Mobilität gilt als wichtig
Das Problem hat von seiner Bedeutung her längst auch die Landeshauptstädte erreicht. Die Staatsregierung in München sieht Mobilität auf dem Land als „gewichtiges Thema“. Heimatminister Markus Söder von der CSU betrachtet sie als eine Art Heimatschutz, weil ansonsten das Leben in den Dörfern unattraktiv werde. In Stuttgart heißt es unter anderem aus dem CDU-geführten Agrarministerium, Ziel sei es, „gleichwertige Lebensverhältnisse im gesamten Land zu fördern“. Dies betreffe auch die Mobilität.
Politisch einig ist man sich dabei speziell bei einem Punkt: im bedeutungsvollen Beschwören von Bussen und Bahnen, behördlicherseits „öffentlicher Personennahverkehr“genannt. In Sonntagsreden kommt dies gut an. Werktags fehlt es dann angesichts klammer Städte und Landkreise oft am Geld für genug öffentliche Verkehrsmittel. So auch in der Heimat von Ellenrieder und seinem Ellenator.
Ohne den Einheimischen zu nahe treten zu wollen: Aber in Dösingen scheinen sich wirklich Fuchs und Hase gute Nacht zu sagen. Der Ort liegt im Nirwana zwischen Kaufbeuren und Landsberg am Lech. Wald, Wiesen und Felder trennen die kleinen Dörfer weiträumig voneinander ab. Eisenbahnlinien sind meist längst stillgelegt. Die letzten Busse fahren am späten Nachmittag – wenn überhaupt. Verständlich, wenn es junge Burschen und Mädchen bei solchen Verhältnissen traditionell kaum erwarten können, bis sie reif für den ersten Führerschein sind: den A1 ab 16 Jahren. Er entspricht grob der alten Klasse 4 für Kleinkrafträder.
Hat man den Schein, muss ein entsprechender fahrbarer Untersatz her – ganz klar. Die Freundin oder der Kumpel im nächsten Dorf wollen ja erreicht werden, ohne das Elterntaxi bemühen zu müssen.
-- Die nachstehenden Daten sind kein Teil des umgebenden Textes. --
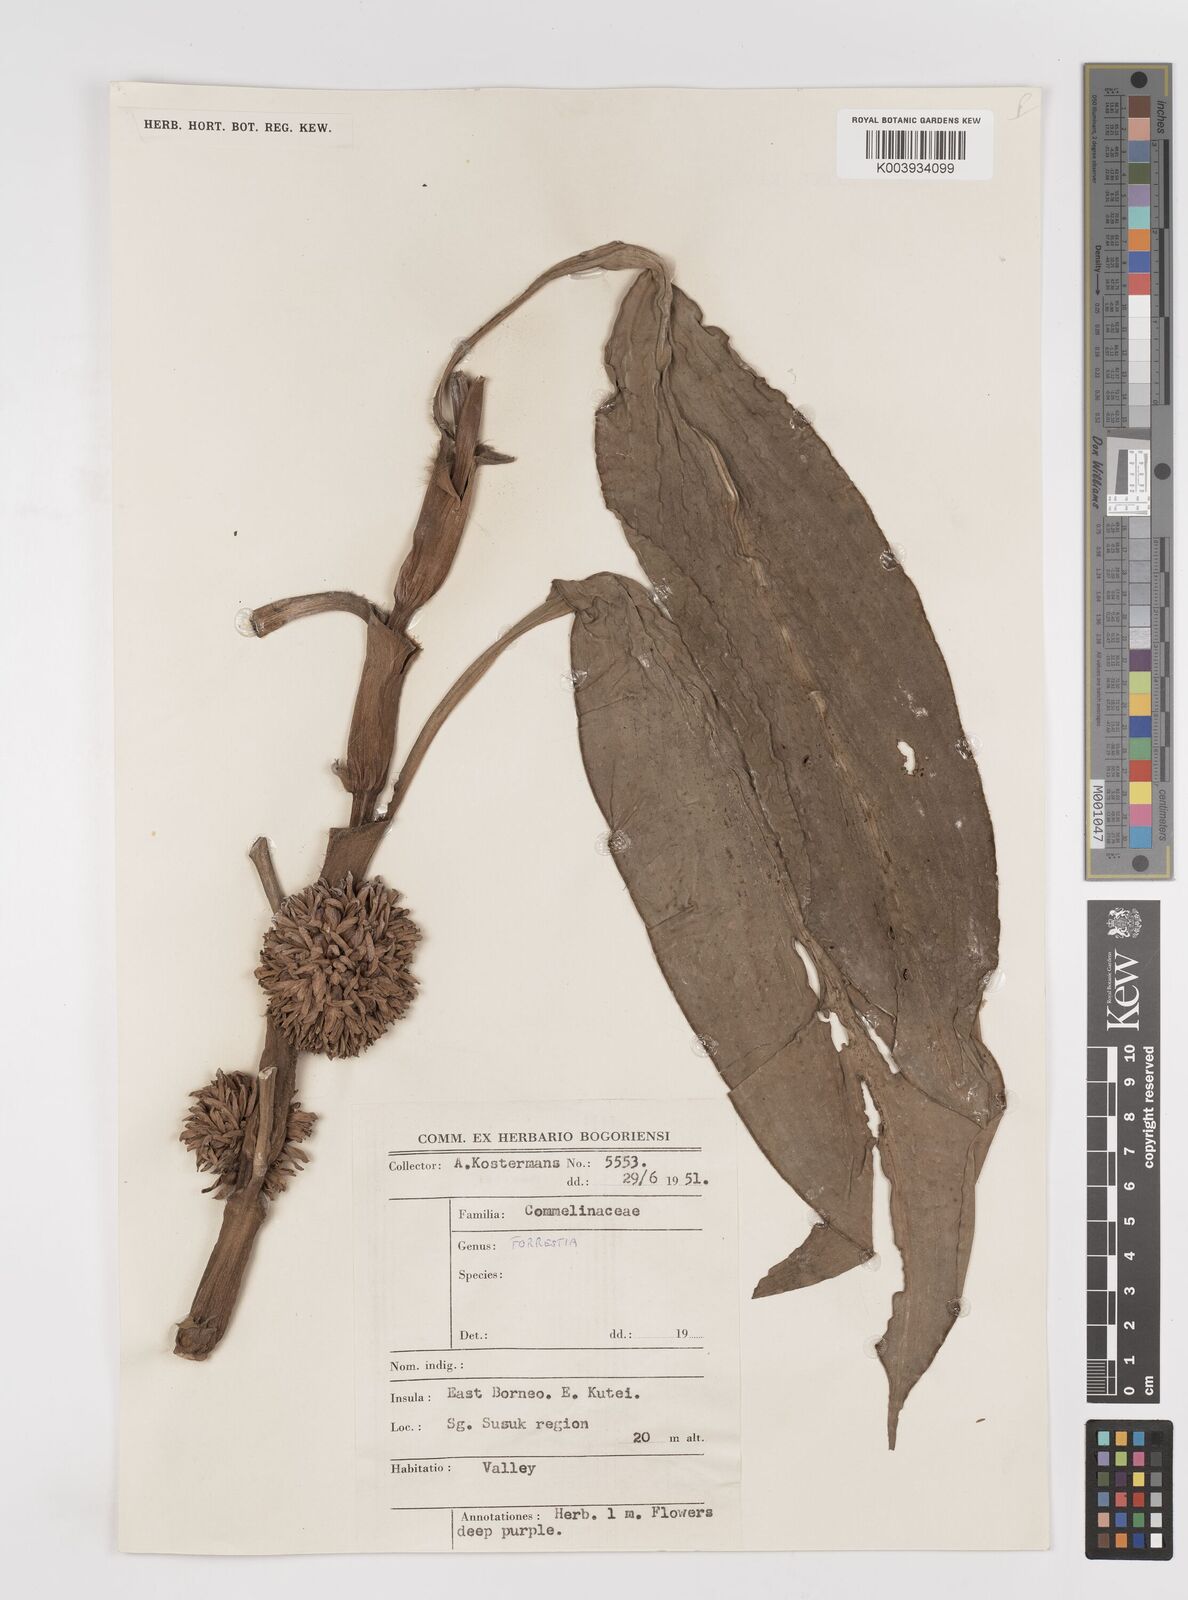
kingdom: Plantae
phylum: Tracheophyta
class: Liliopsida
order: Commelinales
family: Commelinaceae
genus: Amischotolype
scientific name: Amischotolype
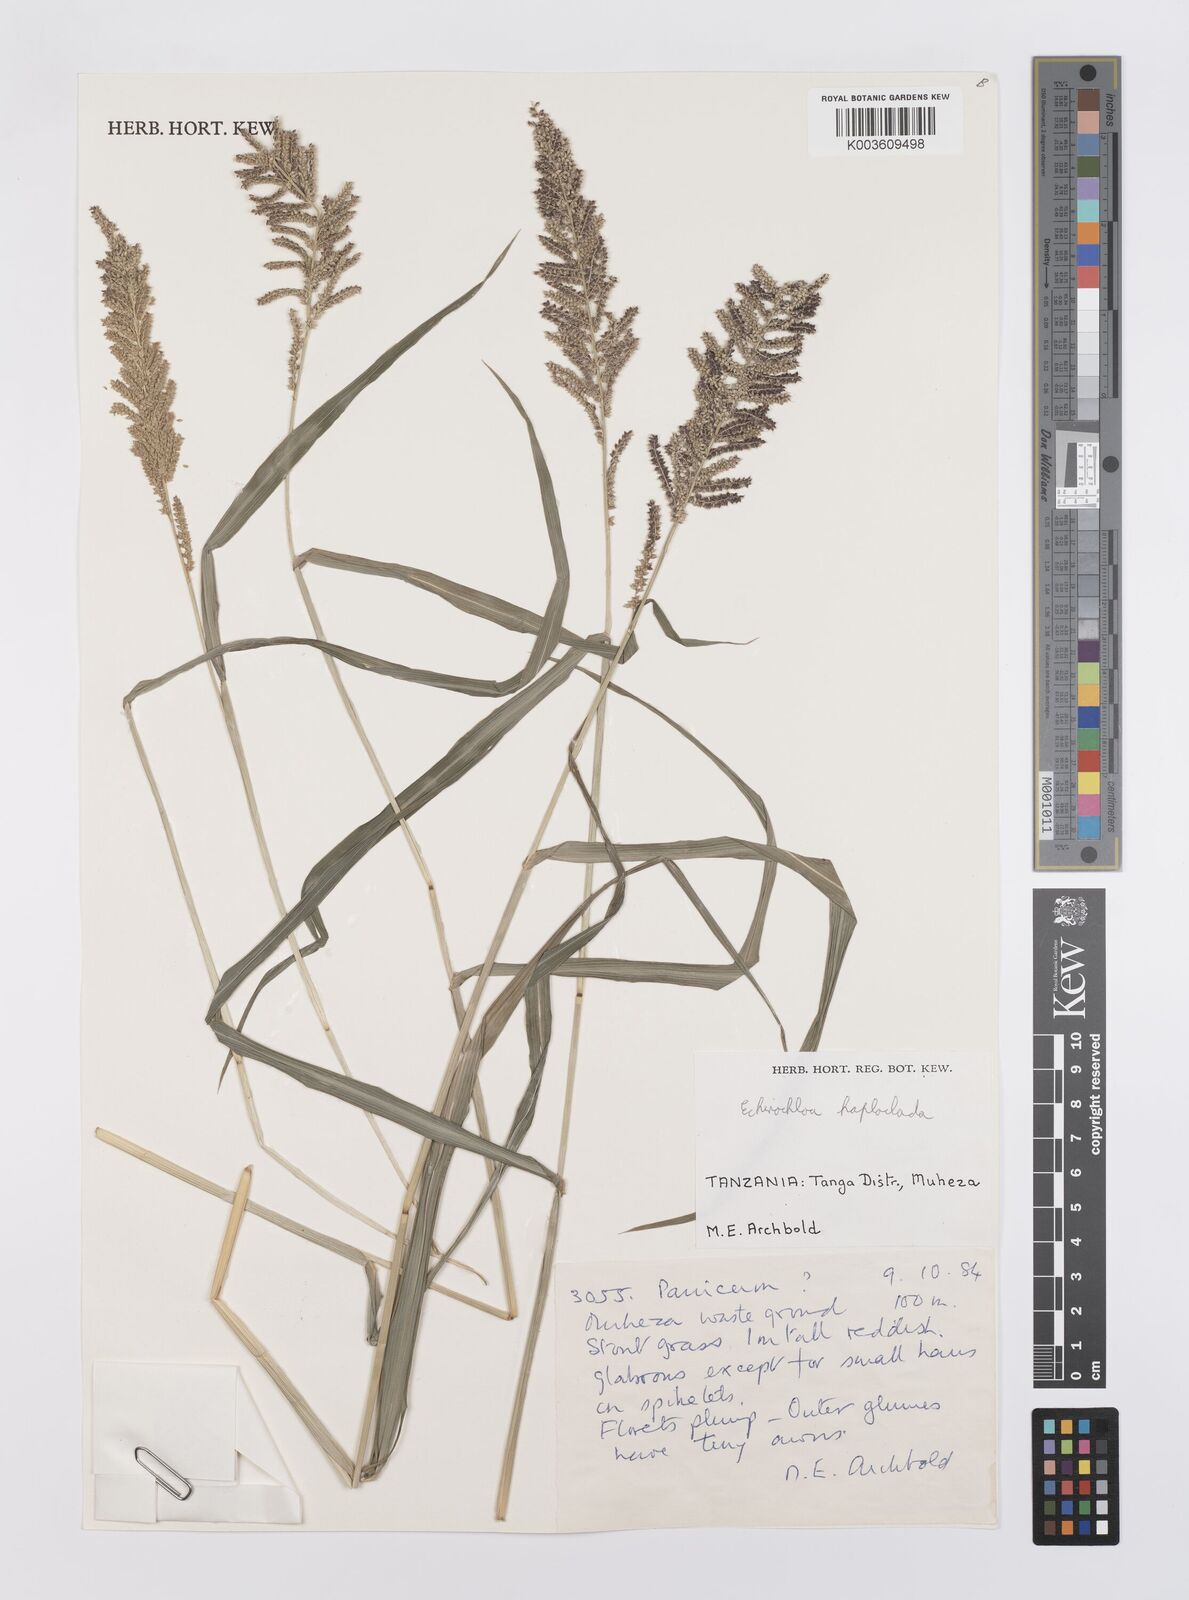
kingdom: Plantae
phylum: Tracheophyta
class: Liliopsida
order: Poales
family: Poaceae
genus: Echinochloa
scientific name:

Mama und Papa bringt die Motorisierung des Nachwuchses hingegen tendenziell Sorgen: Sohn oder Tochter bei Wind und Wetter, bei Schnee und Eis auf etwas unterwegs, das schneller als ein Fahrrad ist und keine Knautschzone hat. Ein gewöhnungsbedürftiges Gefühl. Es erfasste auch Ellenrieder.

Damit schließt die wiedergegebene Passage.